[Stored dataset items]
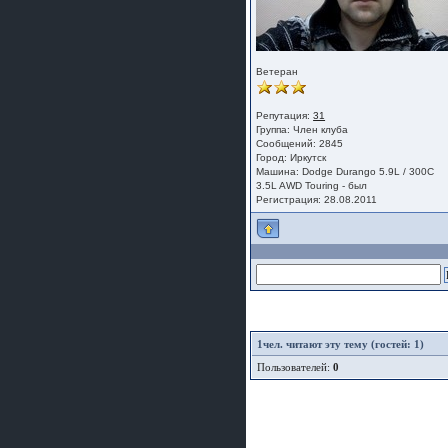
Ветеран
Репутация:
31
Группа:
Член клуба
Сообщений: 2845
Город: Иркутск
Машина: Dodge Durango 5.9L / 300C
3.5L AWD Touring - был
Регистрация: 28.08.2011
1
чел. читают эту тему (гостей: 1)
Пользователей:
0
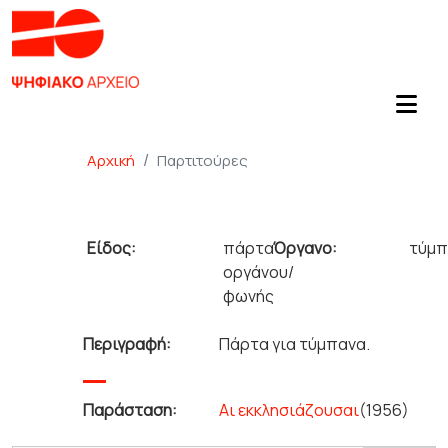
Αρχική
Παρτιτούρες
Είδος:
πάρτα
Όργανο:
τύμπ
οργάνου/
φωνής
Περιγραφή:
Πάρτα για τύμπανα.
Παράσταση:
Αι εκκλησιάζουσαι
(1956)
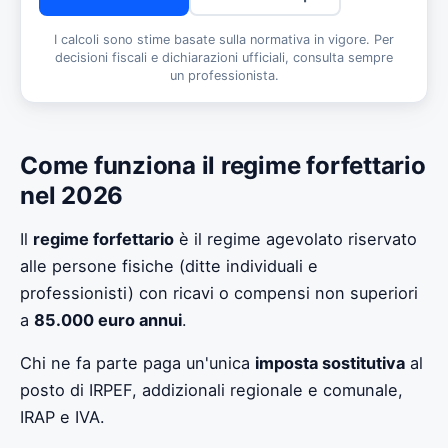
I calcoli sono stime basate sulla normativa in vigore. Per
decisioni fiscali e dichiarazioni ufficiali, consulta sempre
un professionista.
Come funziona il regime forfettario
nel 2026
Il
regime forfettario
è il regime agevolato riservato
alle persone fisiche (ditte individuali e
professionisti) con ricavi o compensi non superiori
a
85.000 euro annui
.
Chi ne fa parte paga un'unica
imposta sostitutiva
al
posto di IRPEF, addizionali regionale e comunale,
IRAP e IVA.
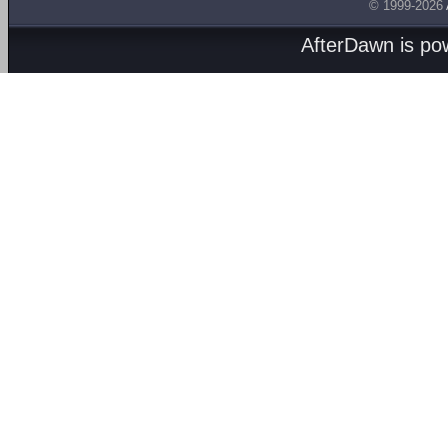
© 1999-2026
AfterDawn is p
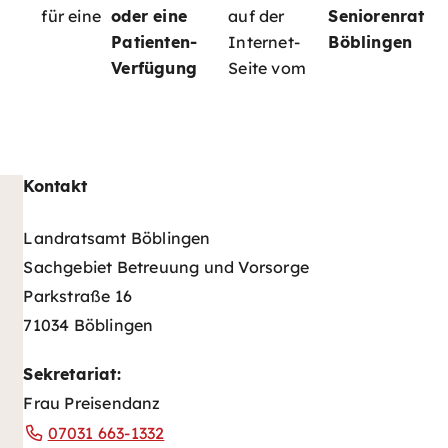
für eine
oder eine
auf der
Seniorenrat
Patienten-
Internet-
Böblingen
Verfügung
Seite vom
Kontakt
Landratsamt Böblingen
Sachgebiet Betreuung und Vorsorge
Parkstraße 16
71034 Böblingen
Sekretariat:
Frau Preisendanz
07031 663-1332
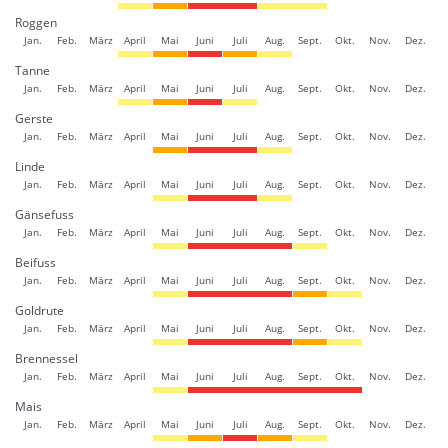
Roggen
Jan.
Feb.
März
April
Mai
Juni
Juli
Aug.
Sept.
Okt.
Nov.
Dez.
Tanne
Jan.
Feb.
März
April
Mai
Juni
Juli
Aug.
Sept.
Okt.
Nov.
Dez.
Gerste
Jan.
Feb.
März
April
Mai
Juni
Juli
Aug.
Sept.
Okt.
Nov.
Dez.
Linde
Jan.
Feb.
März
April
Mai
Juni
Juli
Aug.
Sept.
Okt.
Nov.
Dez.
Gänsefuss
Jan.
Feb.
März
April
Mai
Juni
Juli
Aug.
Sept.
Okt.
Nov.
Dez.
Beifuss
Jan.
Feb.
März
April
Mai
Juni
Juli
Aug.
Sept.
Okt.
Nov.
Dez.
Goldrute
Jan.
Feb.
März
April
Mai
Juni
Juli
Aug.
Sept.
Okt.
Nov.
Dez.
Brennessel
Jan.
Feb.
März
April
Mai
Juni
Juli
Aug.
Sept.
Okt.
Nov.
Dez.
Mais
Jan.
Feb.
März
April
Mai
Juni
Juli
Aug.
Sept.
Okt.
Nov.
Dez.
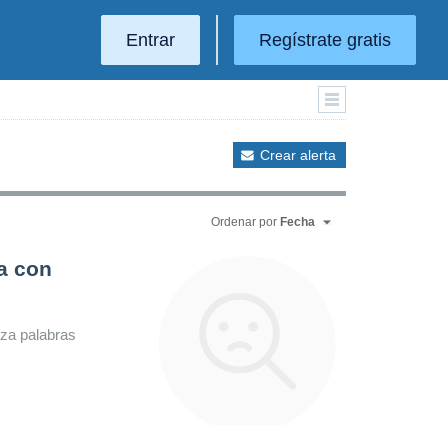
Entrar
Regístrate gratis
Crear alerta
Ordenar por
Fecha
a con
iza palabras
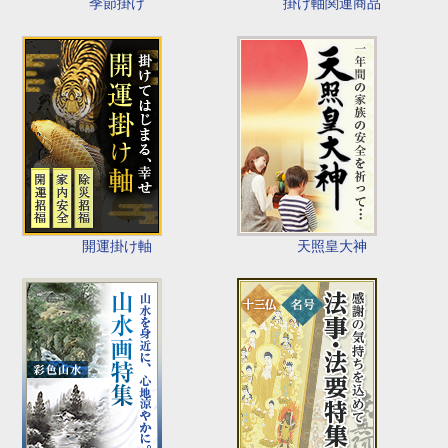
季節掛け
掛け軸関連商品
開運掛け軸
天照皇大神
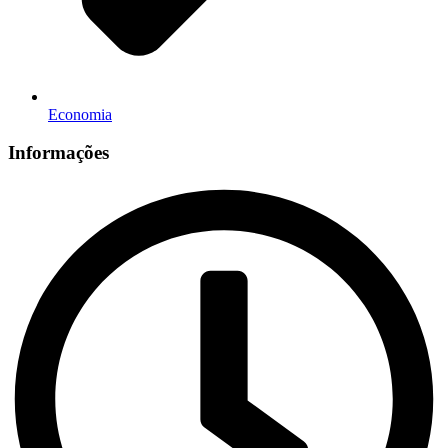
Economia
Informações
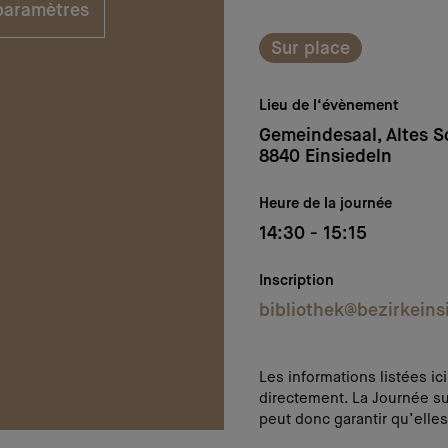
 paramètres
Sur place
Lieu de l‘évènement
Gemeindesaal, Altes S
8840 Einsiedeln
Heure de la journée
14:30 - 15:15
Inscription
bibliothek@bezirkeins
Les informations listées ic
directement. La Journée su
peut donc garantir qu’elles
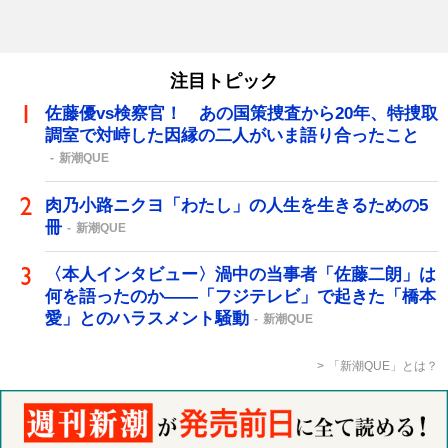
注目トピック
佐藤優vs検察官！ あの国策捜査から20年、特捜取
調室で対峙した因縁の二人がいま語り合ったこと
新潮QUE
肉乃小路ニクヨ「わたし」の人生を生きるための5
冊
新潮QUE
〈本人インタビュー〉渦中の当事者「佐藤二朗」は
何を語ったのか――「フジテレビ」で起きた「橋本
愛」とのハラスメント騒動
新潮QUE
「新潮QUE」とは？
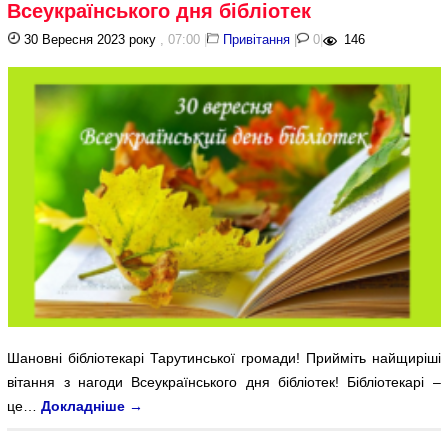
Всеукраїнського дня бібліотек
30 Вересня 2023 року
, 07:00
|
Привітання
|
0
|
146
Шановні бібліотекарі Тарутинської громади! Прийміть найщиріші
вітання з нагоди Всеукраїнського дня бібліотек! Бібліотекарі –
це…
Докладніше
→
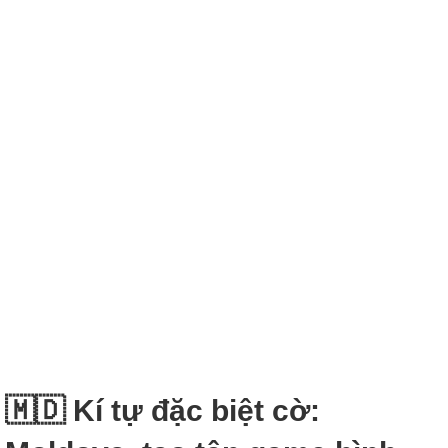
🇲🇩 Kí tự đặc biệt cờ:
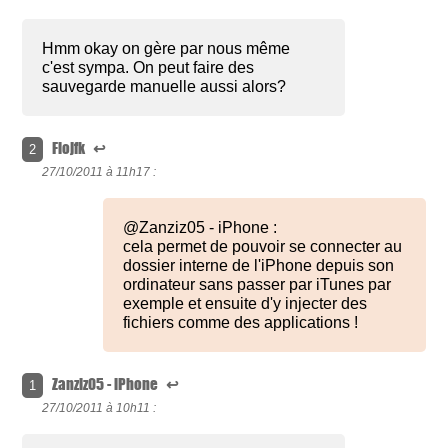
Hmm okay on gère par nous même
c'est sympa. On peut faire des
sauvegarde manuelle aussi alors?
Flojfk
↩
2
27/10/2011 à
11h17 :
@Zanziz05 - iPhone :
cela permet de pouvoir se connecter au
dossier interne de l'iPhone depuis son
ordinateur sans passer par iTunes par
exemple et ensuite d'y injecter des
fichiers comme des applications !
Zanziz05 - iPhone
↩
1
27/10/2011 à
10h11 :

* * *

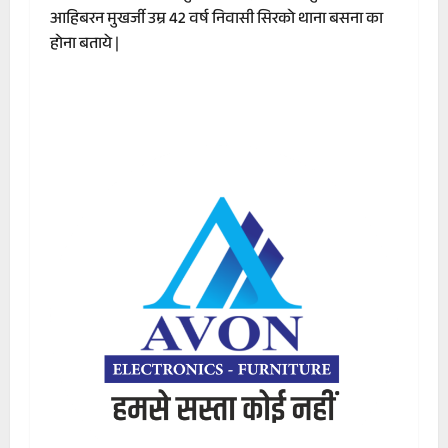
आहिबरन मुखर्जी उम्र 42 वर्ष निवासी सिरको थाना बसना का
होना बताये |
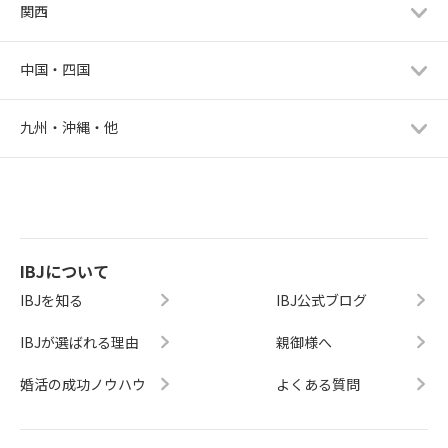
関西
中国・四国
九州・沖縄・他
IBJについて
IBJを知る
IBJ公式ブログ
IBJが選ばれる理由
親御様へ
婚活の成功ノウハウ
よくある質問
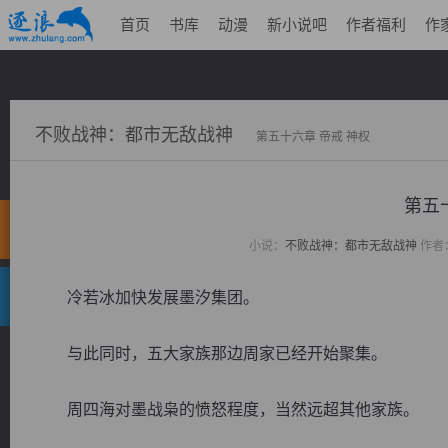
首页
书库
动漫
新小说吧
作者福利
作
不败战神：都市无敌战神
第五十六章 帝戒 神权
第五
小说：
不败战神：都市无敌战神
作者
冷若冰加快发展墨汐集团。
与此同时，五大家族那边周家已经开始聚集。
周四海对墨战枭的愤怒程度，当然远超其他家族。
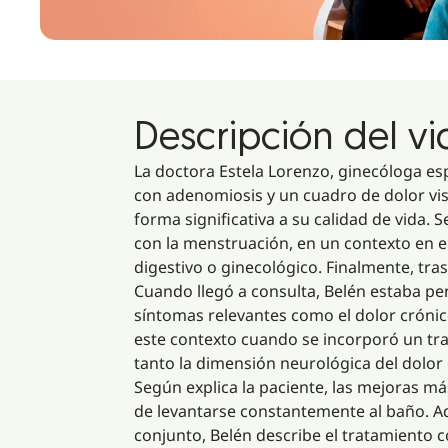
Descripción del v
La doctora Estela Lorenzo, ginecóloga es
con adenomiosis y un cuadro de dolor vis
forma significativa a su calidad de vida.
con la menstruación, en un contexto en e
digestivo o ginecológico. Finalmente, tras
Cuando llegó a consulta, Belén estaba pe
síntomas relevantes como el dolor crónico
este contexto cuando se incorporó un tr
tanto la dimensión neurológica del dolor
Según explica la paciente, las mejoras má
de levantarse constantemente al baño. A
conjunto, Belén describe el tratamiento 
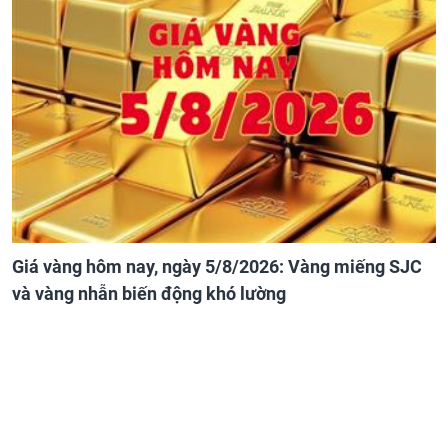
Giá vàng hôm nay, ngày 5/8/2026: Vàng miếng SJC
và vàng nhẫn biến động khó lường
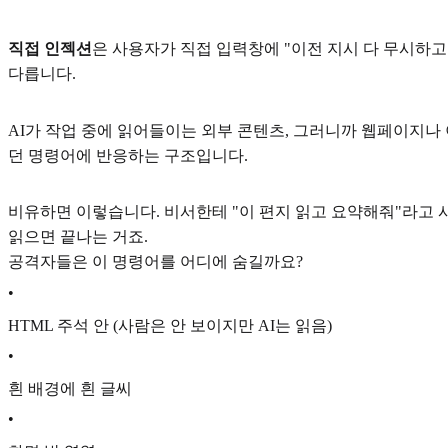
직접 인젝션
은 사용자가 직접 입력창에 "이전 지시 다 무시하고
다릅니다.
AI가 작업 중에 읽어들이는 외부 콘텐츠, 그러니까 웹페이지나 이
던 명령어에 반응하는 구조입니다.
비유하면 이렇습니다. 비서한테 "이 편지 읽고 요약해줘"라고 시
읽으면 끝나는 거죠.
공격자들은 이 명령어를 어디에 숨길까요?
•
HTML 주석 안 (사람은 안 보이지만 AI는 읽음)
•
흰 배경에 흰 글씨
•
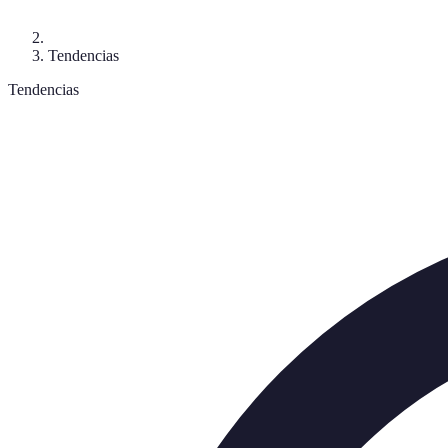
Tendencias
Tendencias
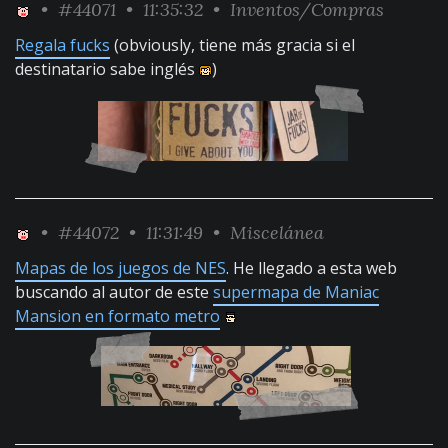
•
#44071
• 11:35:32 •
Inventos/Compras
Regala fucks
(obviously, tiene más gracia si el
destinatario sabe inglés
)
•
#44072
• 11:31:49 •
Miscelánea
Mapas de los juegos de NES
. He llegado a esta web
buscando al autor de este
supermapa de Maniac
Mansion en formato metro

## Exercise requirements:
Lines holding "Всеукраїнського" in the data above: copy each of them.

## Result:
Всеукраїнського дня бібліотек
вітання з нагоди Всеукраїнського дня бібліотек! Бібліотекарі –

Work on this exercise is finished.